┌─ GIVEN INFORMATION

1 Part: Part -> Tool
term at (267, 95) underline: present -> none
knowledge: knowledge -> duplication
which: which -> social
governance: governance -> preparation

└─

• STATED GOAL: Find each line in the listing above that contains the word "preparation" and copy those lines.

• COMPLETE OUTPUT:
governance: governance -> preparation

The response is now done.